══ Provided material

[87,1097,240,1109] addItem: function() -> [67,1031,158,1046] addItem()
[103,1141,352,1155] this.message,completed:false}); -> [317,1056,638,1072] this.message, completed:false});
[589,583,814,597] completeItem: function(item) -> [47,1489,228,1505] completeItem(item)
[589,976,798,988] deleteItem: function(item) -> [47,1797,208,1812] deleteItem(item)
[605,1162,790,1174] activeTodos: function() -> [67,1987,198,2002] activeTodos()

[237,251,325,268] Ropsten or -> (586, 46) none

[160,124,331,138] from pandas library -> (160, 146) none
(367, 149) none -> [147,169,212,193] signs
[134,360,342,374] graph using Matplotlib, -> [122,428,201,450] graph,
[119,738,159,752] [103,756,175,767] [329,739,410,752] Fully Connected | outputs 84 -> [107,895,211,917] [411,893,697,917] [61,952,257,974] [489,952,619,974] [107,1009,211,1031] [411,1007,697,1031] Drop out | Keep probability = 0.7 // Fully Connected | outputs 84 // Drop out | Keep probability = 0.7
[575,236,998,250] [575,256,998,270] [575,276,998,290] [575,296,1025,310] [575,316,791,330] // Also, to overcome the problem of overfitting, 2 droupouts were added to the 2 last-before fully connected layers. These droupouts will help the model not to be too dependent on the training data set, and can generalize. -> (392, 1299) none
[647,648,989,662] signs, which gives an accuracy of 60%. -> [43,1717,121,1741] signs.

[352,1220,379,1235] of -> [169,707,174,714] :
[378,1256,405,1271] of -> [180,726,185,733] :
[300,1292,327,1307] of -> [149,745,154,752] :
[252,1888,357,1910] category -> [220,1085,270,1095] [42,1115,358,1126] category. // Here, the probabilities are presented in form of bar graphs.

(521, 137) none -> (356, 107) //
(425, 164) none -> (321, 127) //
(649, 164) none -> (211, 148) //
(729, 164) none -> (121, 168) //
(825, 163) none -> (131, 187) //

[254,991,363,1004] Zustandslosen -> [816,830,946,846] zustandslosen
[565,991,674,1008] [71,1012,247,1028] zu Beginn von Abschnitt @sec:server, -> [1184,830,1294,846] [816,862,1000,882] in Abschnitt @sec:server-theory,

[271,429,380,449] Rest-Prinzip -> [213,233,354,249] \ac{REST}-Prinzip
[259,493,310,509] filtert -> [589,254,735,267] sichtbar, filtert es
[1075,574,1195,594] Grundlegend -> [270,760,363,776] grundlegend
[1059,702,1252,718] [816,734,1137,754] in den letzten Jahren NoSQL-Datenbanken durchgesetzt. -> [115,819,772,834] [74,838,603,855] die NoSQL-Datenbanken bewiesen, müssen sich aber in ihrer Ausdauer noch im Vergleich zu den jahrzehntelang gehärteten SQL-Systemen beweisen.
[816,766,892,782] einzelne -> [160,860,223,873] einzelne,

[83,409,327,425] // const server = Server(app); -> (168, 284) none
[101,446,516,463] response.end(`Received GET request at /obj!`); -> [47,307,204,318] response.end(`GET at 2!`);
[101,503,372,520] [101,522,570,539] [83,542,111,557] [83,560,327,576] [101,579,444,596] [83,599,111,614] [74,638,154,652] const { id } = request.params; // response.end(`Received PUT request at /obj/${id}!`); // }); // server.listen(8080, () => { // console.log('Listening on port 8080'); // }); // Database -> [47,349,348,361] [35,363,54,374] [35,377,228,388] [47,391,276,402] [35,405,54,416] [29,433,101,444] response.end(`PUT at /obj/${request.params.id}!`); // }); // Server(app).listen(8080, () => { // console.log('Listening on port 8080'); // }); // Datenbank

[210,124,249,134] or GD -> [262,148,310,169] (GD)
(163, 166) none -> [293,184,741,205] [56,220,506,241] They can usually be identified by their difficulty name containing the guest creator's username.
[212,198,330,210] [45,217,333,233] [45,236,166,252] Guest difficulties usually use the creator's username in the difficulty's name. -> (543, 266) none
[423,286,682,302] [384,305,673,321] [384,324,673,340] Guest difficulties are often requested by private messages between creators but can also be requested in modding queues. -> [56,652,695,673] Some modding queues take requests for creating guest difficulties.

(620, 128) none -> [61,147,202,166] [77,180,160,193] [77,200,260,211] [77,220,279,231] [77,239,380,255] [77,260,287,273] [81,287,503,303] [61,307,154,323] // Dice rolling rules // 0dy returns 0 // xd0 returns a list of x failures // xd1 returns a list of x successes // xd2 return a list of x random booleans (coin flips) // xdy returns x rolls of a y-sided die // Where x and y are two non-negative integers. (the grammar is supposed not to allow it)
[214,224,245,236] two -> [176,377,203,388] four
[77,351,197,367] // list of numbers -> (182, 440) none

════

-- Exercise --
Write out exactly the lines above between the line with "[134,360,342,374] graph using" and the line with "[119,738,159,752] [103,756,175,767] [329,739,410,752]", inclusive, and nothing beyond them.

-- Written answer --
[134,360,342,374] graph using Matplotlib, -> [122,428,201,450] graph,
[119,738,159,752] [103,756,175,767] [329,739,410,752] Fully Connected | outputs 84 -> [107,895,211,917] [411,893,697,917] [61,952,257,974] [489,952,619,974] [107,1009,211,1031] [411,1007,697,1031] Drop out | Keep probability = 0.7 // Fully Connected | outputs 84 // Drop out | Keep probability = 0.7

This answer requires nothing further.